Tuesday, May 3, 2016

Capitan Mountains Crest Hike( FR 56, FR 9037C)- Lincoln National Forest

  I had originally planned this hike with us parking somewhere in the vicinity of Summit Spring, and then continuing by walking on the road( FR 56) to the electronics site where we would pick up FT 58 and hike to the Capitan Mountains highpoint about a mile beyond.  A nice 6 or so mile roundtrip with only 3 digit elevation gain was all I wanted for my very first visit to this mountains range.Well, the Summit Spring area ended up being the endpoint of our hike instead of the beginning. Here's why:
 Forest Road 56 starts off as the Capitan Gap Road  a mile or two east of the town of Capitan. It is a beautiful, well maintained, wide gravel road right up to the Forest Service boundary and the intersection with Forest Road 338. After that, it is a rough, but manageable, dry weather road,navigable by most 2 wheel drive vehicles with reasonable clearance. It continues this way up to Capitan Gap where it turns sharply to the east. It immediately narrows and steepens. Then, after an honest to goodness hairpin turn, it narrows and steepens even more. It grows considerably rougher as well. Past the hairpin turn there is no turning back until a  more level plateau area is reached. I'm just glad we made it to the plateau without encountering another vehicle or a downed tree. Here is where  we stopped to gaze at the next pitch, which although wider, was much steeper and had the enhanced benefit of a view of an even higher drop off on the passenger side without single tree to block ones contemplation of a slide into eternity.

We had had a restless night with sinus troubles and whining dogs. While getting ready to embark that morning our anxiety levels had been pushed to the panic red zone when our puppy Nessie got loose and didn't seem particularly interested coming to us or even acknowledging who we were. Our truck is not 4 wheel drive. It is two wheel, rear wheel drive which is distinct disadvantage when climbing up steep inclines of  loose rock and sand such this. Owing to these factors,  we parked and started out from about the 8000 foot level.
  We powered our way up on foot in what seemed like no time. Of course up on top, the road took on an innocent appearance of a rustic forest lane, similar to many roads in the Lincoln that are drivable by most vehicles in dry weather.
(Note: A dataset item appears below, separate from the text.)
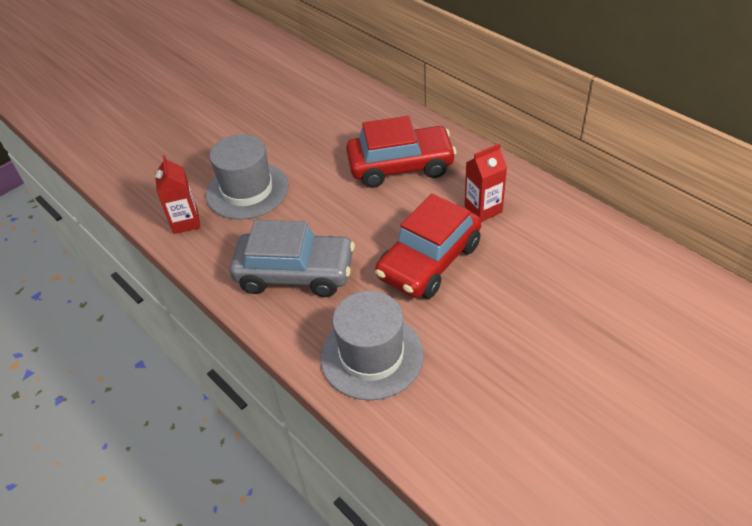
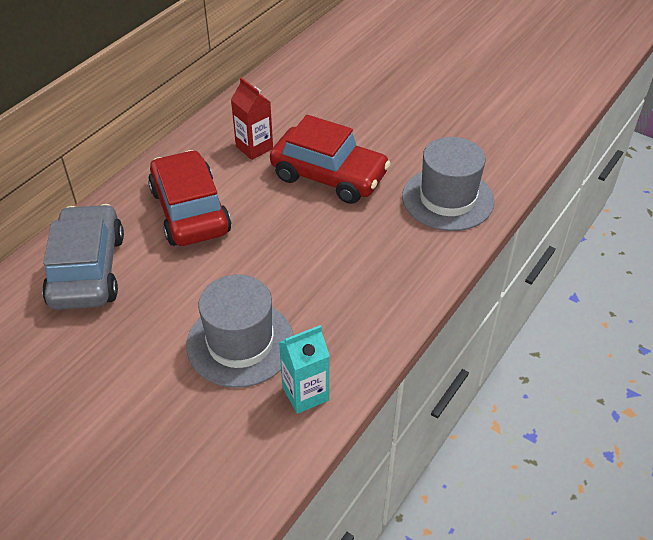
camera: 105 degrees left, 0 degrees up
(185, 222) = (305, 393): red carton -> turquoise carton
(295, 273) = (366, 268): grey car -> grey car (87, 270)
It seemed a bitter pill to swallow at the time, until five hours later when walking down  when I realized how steep and treacherous this 1/2 mile or so stretch  with its 840 feet  of elevation change is.I'm not saying we or others can't make it without 4WD, I can only say we made the right decision for our peace of mind that day.
 As for the hike, initially we climbed through a heavily  burnt area with fantastic open views to still snowy Sierra Blanca to the south, the Jicarilla Mountains and the mesas and plains to the north, and on the west, the massive wall of West Mountains and the black hulk of Carrizozo Peak beyond.

On top  the road lazily meandered through a mostly intact forest of Douglas fir, with some truly huge ones growing in the several lovely clearings we encountered. As we pushed on, there were more  and more aspen stands both of young trees and more mature ones. They hadn't even begun to bud on this last day of April,but I though this would make an awesome fall color drive or hike. Along the way I kept seeing signs nailed to trees that  said " Block A" or "Block C", which I assume is something left over from logging days. We passed  a fallen sign for Peppin and Corral Canyons,and then later past the sign for the Padilla Trail (FT 59), we ate lunch near the sign for Ferris and Santa Rita Canyons which fall off  to the north and south respectively.  The upper end of Santa Rita is a beautiful park-like aspen and meadow area that can be accessed for camping by FR 9038.

I was hoping to find Summit Spring, to fill up with water for our dogs just  to be on the safe side,So , we headed down the grass covered path that is Forest Road 9037C. There were many downed trees, and it seems unlikely that this "road"through the woods receives much vehicle use at this point. It was pleasant to be off the well traveled FR 56 on something more like a trail, although I did not find the spring. We turned around and began our trek back. It had been a wonderful spring day. We could hear the wind much of the time,but it never really affected us. A good experience for a first visit and with a hike of 10 miles with almost 2000 feet of elevation gain, much more of workout than I had planned.
 We had a couple of  folks pass us in their vehicles, both going and coming, and we saw  a couple parked trucks,but for most of  the day  we had the high country to  ourselves. FR 56 runs along the south boundary for the Capitan Mountains Wilderness, although there are no official trails that spur off to north into the wilderness along the road, I occasionally wandered past the wilderness signs just to say I'd been in yet another New Mexico Wilderness area.